W panelu dotyczącym przyszłości Zachodu podczas 53. Monachijskiej Konferencji Bezpieczeństwa uczestniczyli także m.in. senator USA John McCain i prezydent Ukrainy Petro Poroszenko.
Polski prezydent podkreślał, że odrodzenie Zachodu będzie możliwe jedynie przy zachowaniu jego jedności. Zaznaczył, że podziały nigdy nie służyły dobru Europy Środkowej i dlatego Polska aktywnie działa na rzecz jedności swojego regionu i zakotwiczenia go w zjednoczonym Zachodzie.
Andrzej Duda mówił, że zadaniem jest współpraca z nową administracją USA prowadzona w sposób, który pozwoli na utrzymanie wspólnych interesów wspólnoty transatlantyckiej, czyli bezpieczeństwa.
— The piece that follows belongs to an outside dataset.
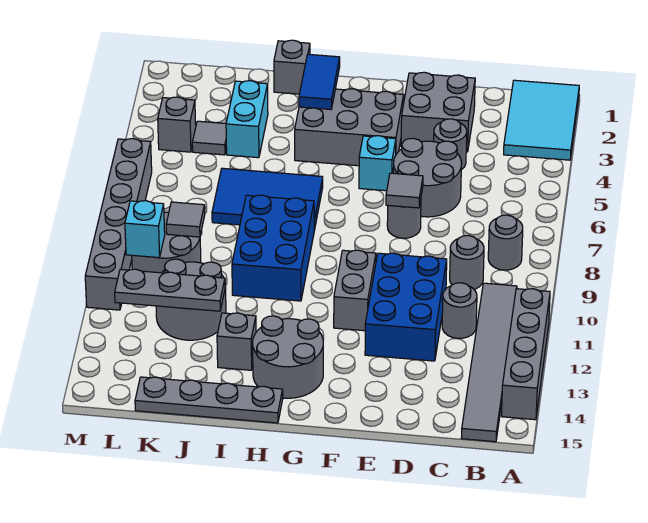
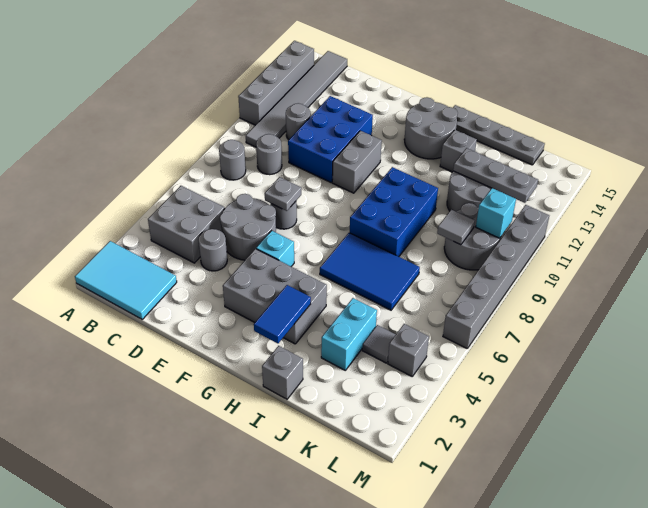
cyan tile A1:B3 level 1 -> cyan tile A1:C2 level 1
grey brick D2:E3 level 1 -> grey brick B4:C5 level 1
grey tile E7 level 2 -> grey plate E7 level 2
"Nasza siła zasadza się na więzi transatlantyckiej. Nie możemy jej kwestionować w sposób bezrefleksyjny" - zaznaczył. Podkreślił, że konsekwencje ewentualnej destabilizacji w Europie byłyby odczuwalne po obu stronach Atlantyku.
Podkreślił, że pełne wdrożenie postanowień ubiegłorocznego szczytu NATO w Warszawie to kwestia obronności i zdolności odstraszania. "Dopiero gdy będziemy silni, będziemy mogli angażować się w dialog z innymi" - mówił.
Zauważył, że we wspólnym interesie jest, by Wielka Brytania nie opuściła europejskiej struktury bezpieczeństwa. W jego opinii należy umożliwić aktywne uczestnictwo Wielkiej Brytanii w unijnej Wspólnej Polityce Bezpieczeństwa i Obrony.
Prezydent ocenił, że w całym świecie Zachodu odczuwalny jest wiatr zmian politycznych. "Elity polityczne nie powinny starać się tych zmian zatrzymać, ponieważ są one nieuniknione" - mówił. Jego zdaniem, elity powinny zwrócić uwagę na zarządzanie zmianą, by jej efekty były konstruktywne.
Andrzej Duda mówił także, że źródłem siły i stabilizacji na Zachodzie zawsze były rządy, które chcą wychodzić naprzeciw oczekiwaniom obywateli. Podkreślił, że obecnie wielu ludzi odczuwa brak zaufania do instytucji państwowych i rządów, a elity polityczne spoglądają na wybory raczej z obawą niż nadzieją. "Na domiar wszystkiego często kwestionowana jest legitymizacja demokratycznie wybranych rządów" - zauważył.
"Wszystko to może tworzyć wrażenie, że Zachód jest +reakcyjny+ w tradycyjnym tego słowa znaczeniu. Klasa polityczna przypomina tę z czasów dworu francuskiego Ludwika XVI oraz arystokrację w przeddzień rewolucji francuskiej" - powiedział.
Duda zaznaczył, że Zachód ma swoich wrogów. "Chcą oni, byśmy się podzielili, i pragną, by nasze elity pozostawały w oderwaniu od ludzi, których reprezentują" - mówił. "Dlatego też musimy ponownie potwierdzić spójność wspólnoty Zachodu i - co być może równie ważne - musimy być w stanie zareagować na wrogą politykę zmierzającą do rozbicia naszej jedności" - dodał.
Prezydent pytany o relacje krajów UE z Chinami podkreślił, że problem bezpieczeństwa jest związany z gospodarką. "Chcielibyśmy tworzyć powiązania biznesowe z USA, z Unią Europejską jako jej członek, ale także z Azją, z Chinami, ale musimy być bardzo ostrożni i patrzeć przede wszystkim na nasze interesy" - zaznaczył.
Amerykański senator John McCain mówił, że nadszedł czas testowania administracji USA; dodał, że jednym z krajów, który zostanie poddany "pewnej presji" jest też Polska. "Uważam, że będzie to czas testowania administracji USA. Czy to będzie Morze Południowochińskie, Bliski Wschód, Ukraina - to jest czas, by pokazać solidarność" - mówił. "Myślę, że jednym z krajów, który zostanie poddany pewnej presji, jest pański" - powiedział zwracając się do prezydenta Dudy.
Prezydent Ukrainy Petro Poroszenko mówił, że byłoby błędem sądzić, że apetyty Rosji ograniczają się tylko do Ukrainy. Zaznaczył, że zniesienie sankcji będzie zachętą do większej agresji. Przestrzegał także przed zawieraniem sojuszy z Rosją za plecami jego kraju.